WORK INSTRUCTION -
Look through the records, and wherever the string "index" turns up, copy out that line.

DATA TO USE -
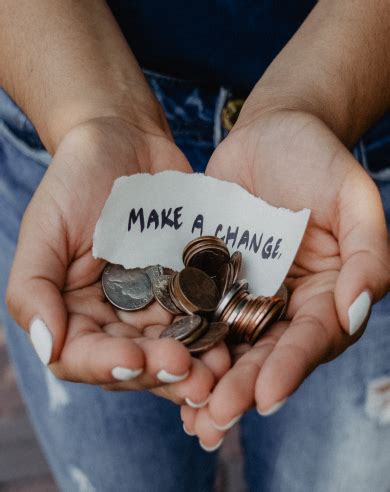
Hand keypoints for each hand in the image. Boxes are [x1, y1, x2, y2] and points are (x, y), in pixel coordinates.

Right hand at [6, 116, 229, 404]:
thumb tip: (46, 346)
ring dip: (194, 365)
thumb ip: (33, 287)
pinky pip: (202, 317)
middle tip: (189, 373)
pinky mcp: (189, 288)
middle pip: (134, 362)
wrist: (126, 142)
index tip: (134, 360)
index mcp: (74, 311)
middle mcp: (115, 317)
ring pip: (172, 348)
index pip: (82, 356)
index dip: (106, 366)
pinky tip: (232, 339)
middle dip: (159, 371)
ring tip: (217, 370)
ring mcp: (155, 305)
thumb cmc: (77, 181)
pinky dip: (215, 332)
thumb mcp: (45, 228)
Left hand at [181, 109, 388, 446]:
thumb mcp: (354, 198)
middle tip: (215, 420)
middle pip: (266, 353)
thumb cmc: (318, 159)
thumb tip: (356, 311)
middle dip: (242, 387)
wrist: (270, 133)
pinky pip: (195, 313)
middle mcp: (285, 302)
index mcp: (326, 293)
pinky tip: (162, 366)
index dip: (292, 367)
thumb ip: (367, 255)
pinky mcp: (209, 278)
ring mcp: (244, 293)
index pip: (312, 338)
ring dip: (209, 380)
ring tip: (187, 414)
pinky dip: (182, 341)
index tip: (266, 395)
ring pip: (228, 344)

---

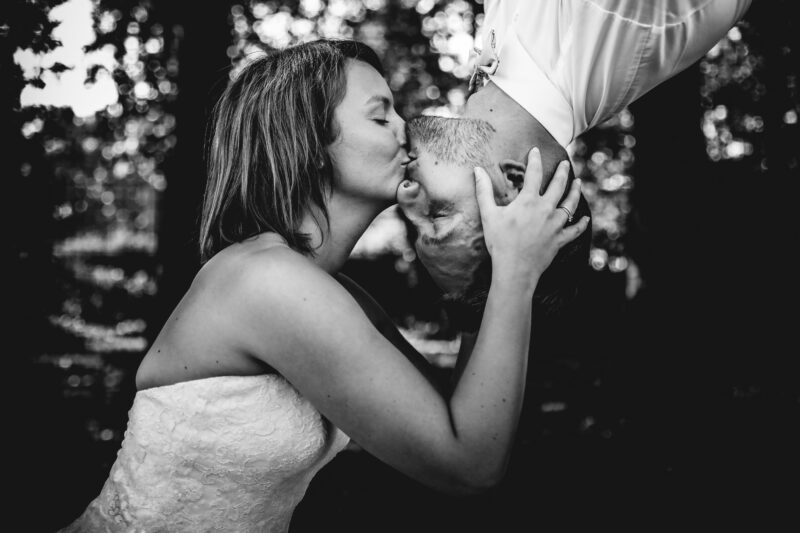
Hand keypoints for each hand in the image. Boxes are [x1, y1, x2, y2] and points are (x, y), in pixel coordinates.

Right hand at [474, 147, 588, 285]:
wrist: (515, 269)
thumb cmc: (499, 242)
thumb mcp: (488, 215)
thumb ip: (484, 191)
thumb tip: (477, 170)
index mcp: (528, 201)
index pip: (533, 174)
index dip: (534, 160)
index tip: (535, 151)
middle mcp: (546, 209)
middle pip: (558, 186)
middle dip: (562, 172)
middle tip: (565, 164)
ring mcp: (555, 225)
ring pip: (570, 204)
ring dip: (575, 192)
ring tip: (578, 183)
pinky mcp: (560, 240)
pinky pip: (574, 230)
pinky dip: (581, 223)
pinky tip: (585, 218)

ANSWER SPACE -
index tip: (134, 360)
index mcp: (74, 311)
index pip: (82, 356)
index dip: (106, 366)
index mcp: (326, 293)
index dip: (292, 367)
index pip: (312, 338)
index tip: (266, 395)
index mcp: (528, 201)
index pip: (533, 174)
index dip: (534, 160)
index tip: (535, 151)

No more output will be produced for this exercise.